In systems programming, an interrupt is a signal to the processor emitted by hardware or software indicating an event that needs immediate attention. An interrupt alerts the processor to a high-priority condition requiring the interruption of the current code the processor is executing, the current thread. The processor responds by suspending its current activities, saving its state, and executing a small program called an interrupt handler (or interrupt service routine, ISR) to deal with the event. This interruption is temporary, and after the interrupt handler finishes, the processor resumes execution of the previous thread.

... How can it resume its current activities if the "event" that caused the interrupt is still going on, and could be for the rest of eternity for all we know? Surely it'll be trying to interrupt again while it's doing the interrupting that's interrupting the interrupt that was interrupted by the interrupt...
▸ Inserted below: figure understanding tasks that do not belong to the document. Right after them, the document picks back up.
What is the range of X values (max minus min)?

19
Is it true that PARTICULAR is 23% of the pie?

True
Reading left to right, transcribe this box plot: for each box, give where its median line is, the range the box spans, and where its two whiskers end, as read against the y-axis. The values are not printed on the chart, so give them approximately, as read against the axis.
It really is horribly vile, I'm sorry.


Sun, 19 Jan 2014 05:19:31 +0000

It's not a completely insane idea. The a level interrupt lends it self to multiple devices sharing the same interrupt line.

For example, lets say device A and device B are both connected to a level interrupt line. The interrupt line would be an OR of the two devices. The ISR routine always checks the devices for pending service needed, first A and then B. Device B asserts an interrupt and the ISR will service device B. Before the ISR completes, device A asserts an interrupt. The ISR would immediately get re-entered and device A would get serviced.

Lets assume it was edge triggered and we had two devices on the same line. Device B asserts an interrupt, and while the ISR is servicing device B, device A asserts an interrupt. Because it is edge triggered, this second trigger is missed, and never gets serviced.


Sun, 19 Jan 2014 10:44:36 +0000

Oh I know all that, but it doesn't stop them being vile. You rely on the device causing the interrupt releasing the interrupt line in a timely fashion, or you risk triggering the interrupt again when you shouldn't. It's all very well on a shared bus with a strict protocol including rigid timing specifications, like a PCI bus, but for a small microcontroller with effectively only one interrupt (no proper priority levels) it's just not on.

You have to service your interrupt as fast as possible in order to service other interrupts. If your ISR takes ages servicing these interrupts other interrupts aren't going to have a chance to happen. You can create a much much more reliable system by triggering on an edge, adding the event to an event queue, and leaving the ISR. Then your event queue is processed outside the ISR giving other interrupts (from the same source, or other sources) a chance to be serviced.

It's fine on a high-end MCU or a full blown computer where you have multiple interrupt priorities, but not when you only have one or at most two priorities and nothing much can happen while you're inside an ISR.


Thu, 20 Mar 2014 06:19:27 +0000

Thanks for the help thinkpeaceyou've save me potentially days of time!

I had been working on integrating the JeeLabs RFM12B library with my UNO32 and a the Modtronics RFM12B Breakout Boards ([url][/url]) - which I reckon are better than the JeeLabs RFM12B boards - and ran into the same problem as you. I didn't know enough about the standard AVR Arduino to be able to fix it. So thanks very much for posting your solution, really appreciate it.